Prelude: Berlin -- December 21st, 2042

I had barely spoken the words and reality was rent asunder by a darkness older than creation. I felt humbled to be granted a momentary sight of the unknowable and limitless Abyss. It reaffirmed my dark faith and inflamed my need to fully understand the dark truth that served as the underpins of creation itself. Please understand, I am not a monster, I just understand that the Abyss existed before creation as we know it. It exists now and without question, it will exist when creation finally burns. These are incontrovertible truths that I would be happy to discuss with you, save that they are also holy secrets, and thereafter I would either have to Embrace you or kill you. Its simply a matter of orthodoxy, after all the Abyss is my calling, my quest and my god.

Momentarily, my eyes stung from the brightness of the German night. With a few blinks, my sight adjusted and I found myself in a winter wonderland. Berlin. The very name conjures so many images and memories for me. Obviously, like everyone born in the twentieth century it makes one think of World War II and the Third Reich. But there is so much more to this amazing city than that and to make so much of so short a period in history is a disservice to Germany in general and more specifically, Berlin.

Nyx

I could paint a fanciful scene and relay to you the might of a Titan's strike and what that might feel like, but then I didn't feel a thing.

It all happened so fast, I was lucky to catch a glimpse of something larger than a man as it closed with me. I would swear that the giant appeared, literally, from nowhere. And even as he closed with me, I knew it was too late. Then...nothing, the absence of sensation. As a mortal youth, I had a similar experience with a skittish gelding and had awakened seconds later and a good fifty feet away. This was far more terrifying.

They say in that moment before you die that your life flashes before your eyes, but that isn't true because all I saw was darkness...for the longest time. Then, at first at the edges of my peripheral vision, and slowly sliding into my primary line of sight came the images of other people's lives lived in reverse. Ghost-like flickerings of 21st century Berlin, then other locations appeared with people all rushing backwards, undoing... everything. As the days and nights sped backward into months and then years, I understood that I was watching history unwind itself. Not something one expects to see when one has died.

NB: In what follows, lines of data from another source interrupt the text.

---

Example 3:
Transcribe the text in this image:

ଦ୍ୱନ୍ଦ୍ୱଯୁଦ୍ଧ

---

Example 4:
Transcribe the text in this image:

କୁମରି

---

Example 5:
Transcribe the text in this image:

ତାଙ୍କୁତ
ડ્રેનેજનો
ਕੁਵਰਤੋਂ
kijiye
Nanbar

It is indescribable and awe inspiring to watch all of history played backwards, as if I stood like one of the angels upon the edge of creation as God worked his will, a master artisan at the easel and I alone his sole audience. From the darkness beyond the ghost-light came the voice of a woman, at first the voice was unplaceable and yet hauntingly familiar, like something half remembered from a dream. Her words only subliminally audible as if felt rather than heard. More disturbing than the vibration of whispers was its unseen source which teased that primal human instinct to see what could only be heard.

Feverish with the need to know the unknowable, I called upon that most basic ability of Abyss Mysticism and inverted my sight. And it was if a veil had pulled from my eyes, the darkness gave way to sublime illumination. As I gazed about myself I perceived that I hung suspended at the heart of a storm beyond measure, like the Great Red Spot of Jupiter, the storm could likely have consumed Berlin in an instant and shortly thereafter all of Germany. In truth it was a tempest, a funnel cloud of infinite rainbow hues cycling counterclockwise at unfathomable speeds wherein piceous lightening arched between cloud layers of cerise pink, cadmium blue and dark tangerine.

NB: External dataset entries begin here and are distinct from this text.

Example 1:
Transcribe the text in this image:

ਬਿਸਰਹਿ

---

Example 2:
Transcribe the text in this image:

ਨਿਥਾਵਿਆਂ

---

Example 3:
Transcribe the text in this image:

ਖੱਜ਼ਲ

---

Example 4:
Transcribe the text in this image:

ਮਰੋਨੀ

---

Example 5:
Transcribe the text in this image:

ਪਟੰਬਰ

As I glanced about myself, I saw that a swarm of ignis fatuus clung to me and upheld me above the towering top of the tempest. A look down produced intense vertigo, fear and gratitude. The churning vertigo made me want to vomit, but all I experienced was dry heaves for I was already empty. The fear was visceral, but there was no escape, only an infinite down into the heart of the storm. Raising my eyes to regain my balance, I felt only gratitude to the minute will-o'-the-wisps who upheld me from a fatal fall into the storm of history.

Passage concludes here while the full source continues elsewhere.